• Source records
Start of Block
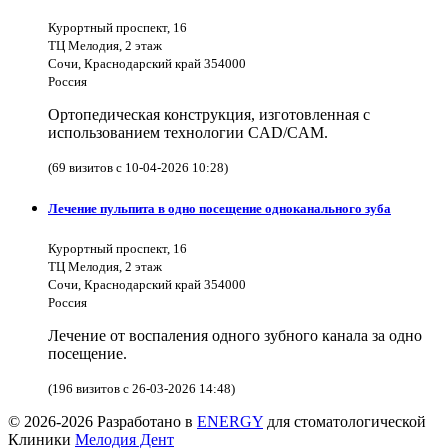
Курортный проспект, 16
ТЦ Мелодия, 2 этаж
Сочи, Краснодарский край 354000
Россия
Ортопедическая конструкция, изготовленная с
использованием технологии CAD/CAM.
(69 визитов с 10-04-2026 10:28)
Лечение пульпита в одно посещение одноканального зуба
Курортный проспект, 16
ТЦ Мелодия, 2 этаж
Сочи, Краснодарский край 354000
Россия
Лечение от воспаления одного зубного канала за одно
посещение.
(196 визитов с 26-03-2026 14:48)
© 2026-2026 Разработано в
ENERGY
для стоматологической
Клиники
Мелодия Дент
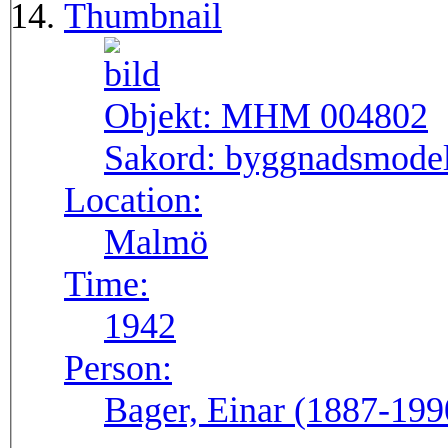
Thumbnail
Objekt:
MHM 004802
Sakord:
byggnadsmodell
Location:
Malmö
Time:
1942
Person:
Bager, Einar (1887-199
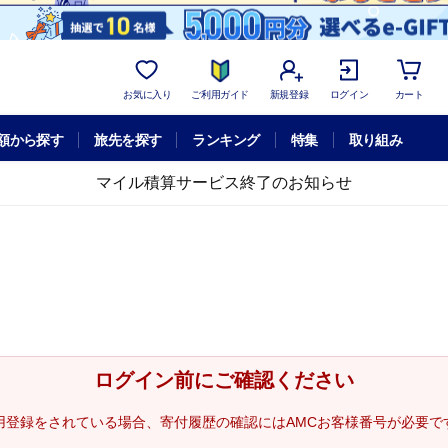
お気に入り
ご利用ガイド
新規登録
ログイン
カート
額から探す
旅先を探す
ランキング
特集
取り組み
マイル積算サービス終了のお知らせ
ログイン前にご確認ください
用登録をされている場合、寄付履歴の確認にはAMCお客様番号が必要で
。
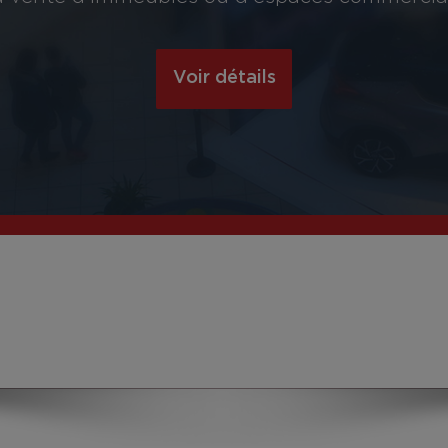
Voir détails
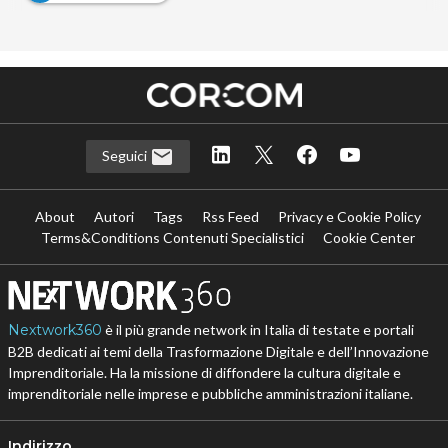
Seguici
About
Autori
Tags
Rss Feed
Privacy e Cookie Policy
Terms&Conditions Contenuti Specialistici
Cookie Center
Nextwork360
è il più grande network in Italia di testate e portali
B2B dedicati ai temi della Trasformazione Digitale e dell’Innovazione
Imprenditoriale. Ha la missione di diffondere la cultura digitale e
imprenditoriale nelle imprese e pubbliche amministrazioni italiane.
Indirizzo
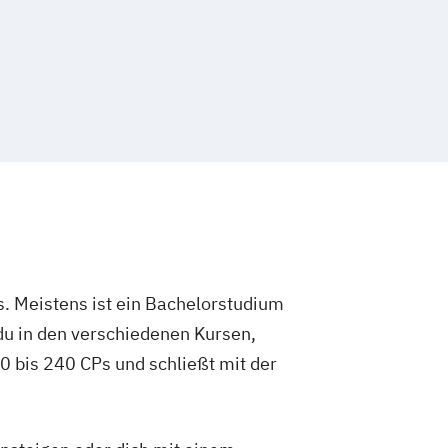
. Meistens ist ein Bachelorstudium
du in den verschiedenen Kursen,
 bis 240 CPs und schließt mit der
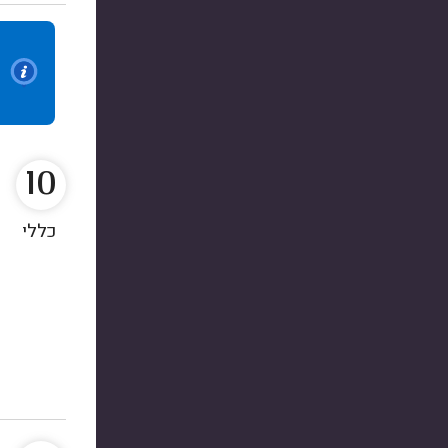
10
כללי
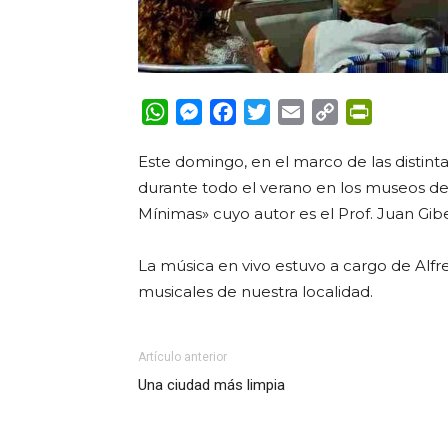
WhatsApp
Messenger
Facebook
Twitter
Email
Copy
PrintFrie
Link
Este domingo, en el marco de las distinta
durante todo el verano en los museos de l
Mínimas» cuyo autor es el Prof. Juan Gibe
La música en vivo estuvo a cargo de Alfr
musicales de nuestra localidad.
Artículo anterior
Una ciudad más limpia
End of Block
• Action item
Show the lines of the records that contain the word "одно".

• Solution to this exercise
Лечение пульпита в одно посещение одноканального зуба
Лечение от воспаления одного зубного канала за одно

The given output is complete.